When you hear the words “American President” you may immediately be drawn to the iconic image of our first Mr. President, George Washington. In more modern times you think of the nitwits that have lead this country time-and-time again, and have progressively gotten worse. The American Presidency is as regal as it’s master of ceremony, and to me there are a few men who deserve the term Americana Rex. First is President Washington, then Jefferson, fall a few up to Old Hickory and the great Lincoln. The American century saw great men rise and fall like the winter wheat but not even our FDR, Bill or JFK match up to the topic of this post. No President matches the spirit of President Theodore Roosevelt. In his word the man was, in more or less in the sense, quite “bully.”
Being born with a full mustache and a hatchet, Teddy grew up in New York city beating the hell out of everyone who wasn’t up to snuff. His early life isn’t important due to a lack of fist-fighting bears from the ages of 1-7 years old. At seven he single-handedly started the United States military corps known as the “Rough Riders,” where he preceded to march into battle against Spanish. Riding horses on the ocean, his nine riders destroyed the entire Spanish Armada then just for kicks, made Africa even more desolate.
Anyway, he eventually made his way back to New York City where he became the original God-Damned-Batman, riding around at night blowing his whistle and beating criminals to a pulp, he garnished quite the legend. Also, when he returned he was only 12. After knocking the entire congress because they were a bunch of pansies, he was knighted President of the American Empire. Now, granted it took him thirty years but he is still the youngest president in history.
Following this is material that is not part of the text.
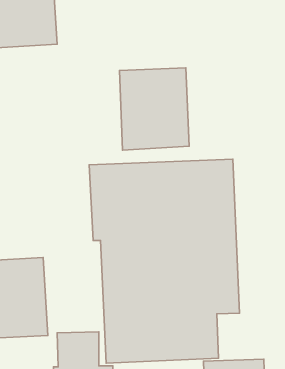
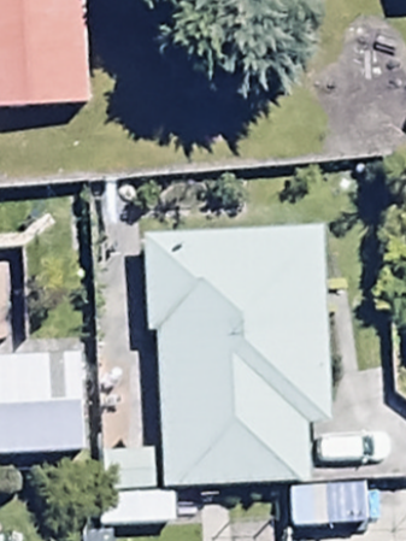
building: [119,68,189,150] -> none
As president he frequently fought crime, and made his empire extremely classy by making it mandatory that everyone wear a monocle. After one year of service as Badass-in-chief he was shot while giving a speech. Taking a bullet to his chest he then transformed into his natural state, a bear, and devoured the man who tried killing him. His rage was all consuming and after rampaging through Europe (later called World War I) he came back to his speech. Teddy served as president from 1647-1909. Today we remember him as the Great One, and we have carved his image into a mountain. Also, all stuffed bears are named after his werebear capabilities.
Even after he resigned as president, he continues his safari adventures in Australia killing dragons and burning down small African villages in Mexico. God bless you, you bully-bastard.